◆ Given request A:
Under the statute section, what share of an association's permanent stock must an entity own, control, or hold proxies for to be deemed to have control?
◆ Given request B:
Write out the statute section word for word from "That the interests" to "of the association.".

◆ Article:
C.R.S. Section 11-41-133
Acquisition of majority control over an existing association

  • definitions

(1)

As used in this section, unless the context otherwise requires:

(a)

“Entity” means a person or group of persons.

(b)

“Person” means an individual, corporation, partnership, trust, or similar organization.

(c)

An entity shall be deemed “to have control” of an association if said entity:

(I)

Directly or indirectly, or acting in concert with one or more persons, owns, controls, holds with the power to vote, or holds proxies representing more than twenty-five percent of the permanent stock of such association;

(II)

Controls in any manner the election of a majority of the directors of such association; or

(III)

Exercises a controlling influence over the management or policies of such association.

(2)

Intentionally left blank —Ed.

(a)

Whenever an entity proposes to take an action or conduct an activity which would cause such entity to have control of that association, the entity shall first make application to the commissioner for a certificate of approval of such action or activity.

(b)

The application shall be in such form and provide such information as the commissioner may require by rule or regulation and shall be accompanied when submitted by a nonrefundable filing fee in the amount established by the commissioner.

(3)

After receipt of an application, the commissioner shall make an investigation and shall issue the certificate of approval only after he has determined:

(a)

That the controlling entity is qualified by character, experience, and financial responsibility to control the association in a legal and proper manner; and

(b)

That the interests of the public generally will not be jeopardized by the proposed action or activity causing the entity to have control of the association.

(4)

This section shall not apply to the acquisition of:

(a)

Directors’ voting proxies acquired in the normal course of business as a result of a proxy solicitation in conjunction with a stockholders’ meeting;

(b)

Stock held in a fiduciary capacity unless the acquiring person has sole discretionary authority to exercise voting rights with respect thereto;

(c)

Stock acquired in securing or collecting a debt contracted in good faith; except that it shall apply two years after the date of acquisition; or

(d)

◆ Raw data:
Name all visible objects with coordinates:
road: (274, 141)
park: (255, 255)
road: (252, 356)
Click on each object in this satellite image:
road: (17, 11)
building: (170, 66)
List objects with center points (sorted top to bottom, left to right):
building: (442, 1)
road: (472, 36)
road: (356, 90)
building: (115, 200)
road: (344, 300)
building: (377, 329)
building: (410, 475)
==
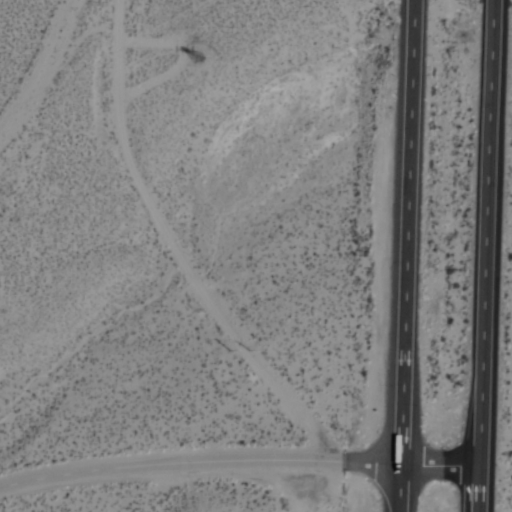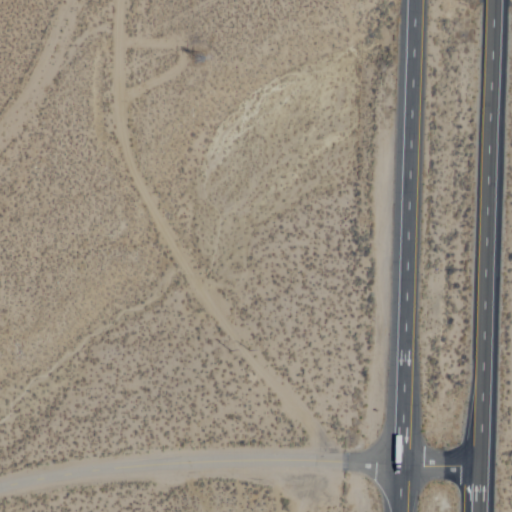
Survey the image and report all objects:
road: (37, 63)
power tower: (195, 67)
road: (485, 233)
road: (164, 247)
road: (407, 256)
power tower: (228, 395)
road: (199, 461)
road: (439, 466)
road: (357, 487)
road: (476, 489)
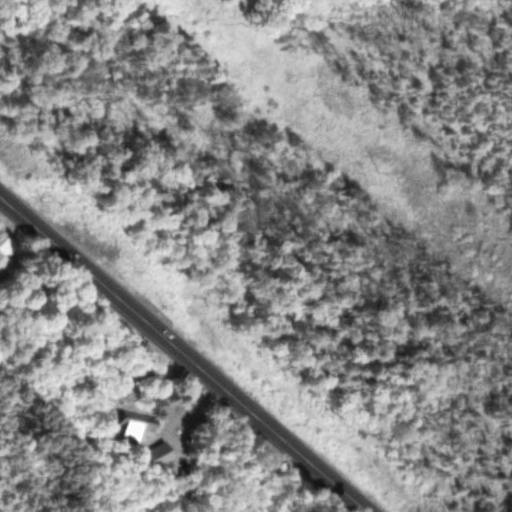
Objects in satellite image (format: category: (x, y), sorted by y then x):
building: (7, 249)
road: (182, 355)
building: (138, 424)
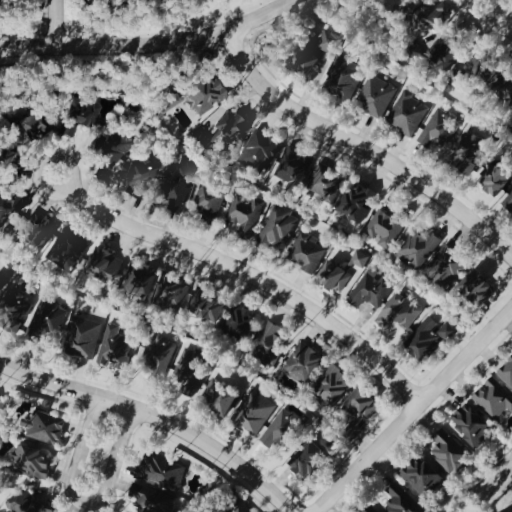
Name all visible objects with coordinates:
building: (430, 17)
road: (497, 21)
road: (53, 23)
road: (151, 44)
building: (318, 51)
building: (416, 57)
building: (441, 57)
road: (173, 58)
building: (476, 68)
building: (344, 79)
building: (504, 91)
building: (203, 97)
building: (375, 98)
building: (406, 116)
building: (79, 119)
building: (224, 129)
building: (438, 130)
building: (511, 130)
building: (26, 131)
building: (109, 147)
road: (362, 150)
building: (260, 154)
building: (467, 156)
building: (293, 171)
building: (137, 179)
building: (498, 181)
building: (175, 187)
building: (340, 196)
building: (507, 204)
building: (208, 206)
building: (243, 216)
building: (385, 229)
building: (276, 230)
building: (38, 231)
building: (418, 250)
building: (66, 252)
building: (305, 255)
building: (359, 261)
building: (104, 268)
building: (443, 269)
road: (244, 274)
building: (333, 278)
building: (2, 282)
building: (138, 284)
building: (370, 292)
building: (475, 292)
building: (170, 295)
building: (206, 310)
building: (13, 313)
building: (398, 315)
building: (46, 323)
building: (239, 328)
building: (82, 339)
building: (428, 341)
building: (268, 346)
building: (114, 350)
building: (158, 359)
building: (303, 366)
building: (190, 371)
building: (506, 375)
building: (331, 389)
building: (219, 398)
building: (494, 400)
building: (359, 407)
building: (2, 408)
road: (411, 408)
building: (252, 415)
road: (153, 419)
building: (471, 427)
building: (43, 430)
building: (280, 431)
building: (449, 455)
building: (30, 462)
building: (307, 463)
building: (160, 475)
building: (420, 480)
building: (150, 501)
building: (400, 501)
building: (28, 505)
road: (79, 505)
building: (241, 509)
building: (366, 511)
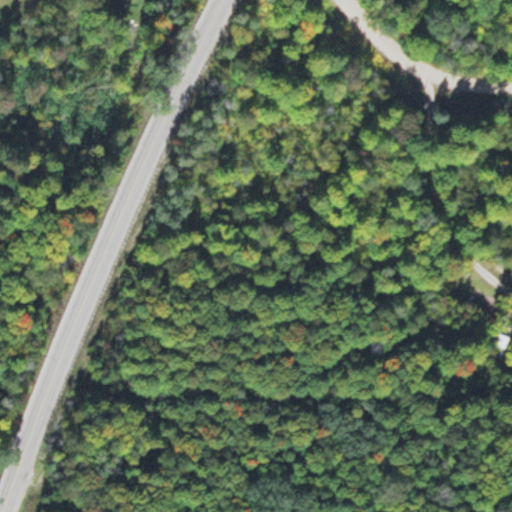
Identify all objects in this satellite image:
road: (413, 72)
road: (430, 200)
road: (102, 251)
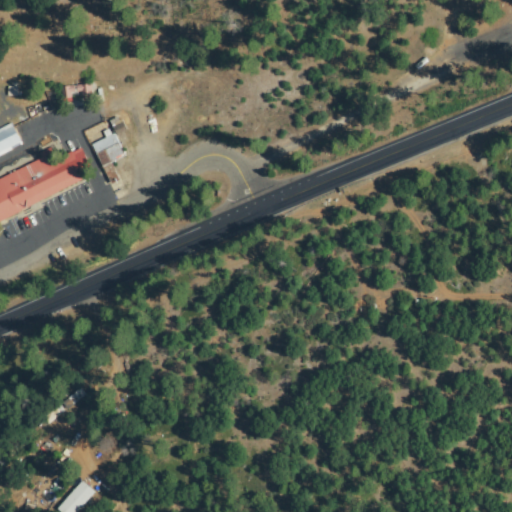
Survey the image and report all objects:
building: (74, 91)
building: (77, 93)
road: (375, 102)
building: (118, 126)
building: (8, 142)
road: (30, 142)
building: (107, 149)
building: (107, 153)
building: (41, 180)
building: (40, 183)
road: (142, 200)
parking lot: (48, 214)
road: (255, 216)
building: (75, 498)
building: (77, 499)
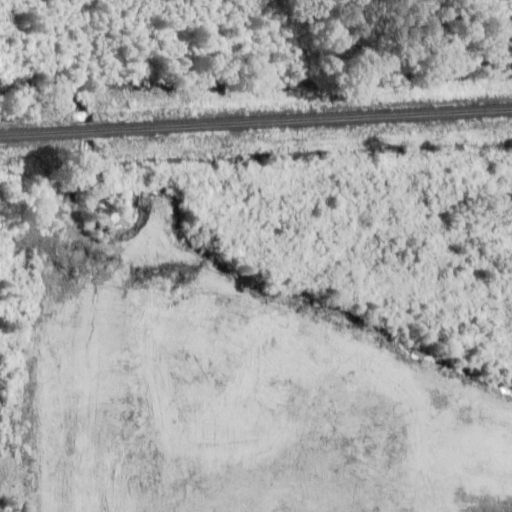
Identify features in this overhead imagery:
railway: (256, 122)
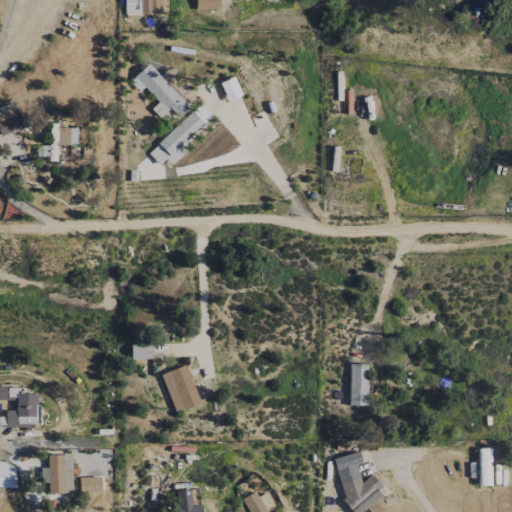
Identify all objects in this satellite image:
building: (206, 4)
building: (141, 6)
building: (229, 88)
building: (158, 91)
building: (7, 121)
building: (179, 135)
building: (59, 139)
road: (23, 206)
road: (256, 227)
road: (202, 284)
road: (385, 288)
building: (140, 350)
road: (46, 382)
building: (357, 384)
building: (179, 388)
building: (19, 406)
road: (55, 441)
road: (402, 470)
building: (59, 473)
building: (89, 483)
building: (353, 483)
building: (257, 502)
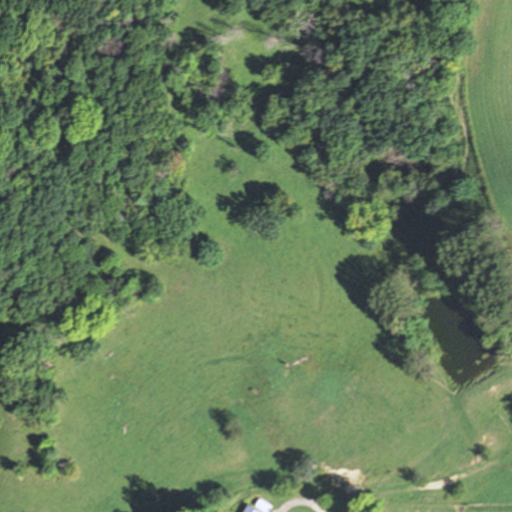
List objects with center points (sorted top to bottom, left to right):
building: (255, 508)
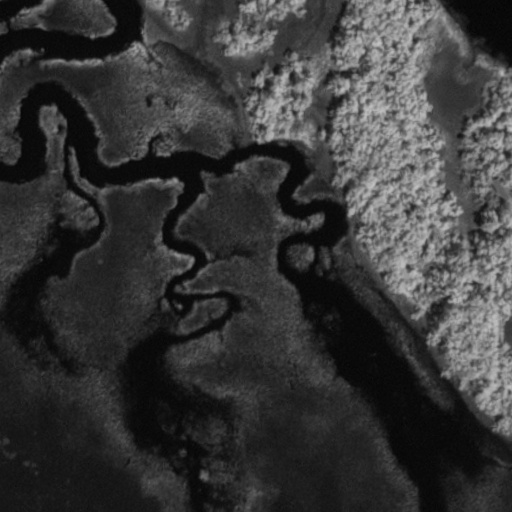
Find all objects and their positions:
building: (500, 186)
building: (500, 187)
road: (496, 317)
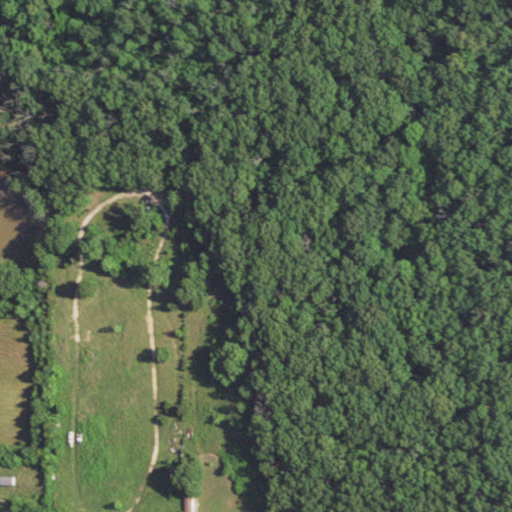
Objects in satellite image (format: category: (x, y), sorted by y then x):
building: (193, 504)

◆ Correct output A:
More than twenty-five percent.

◆ Correct output B:
That the interests of the public generally will not be jeopardized by the proposed action or activity causing the entity to have control of the association.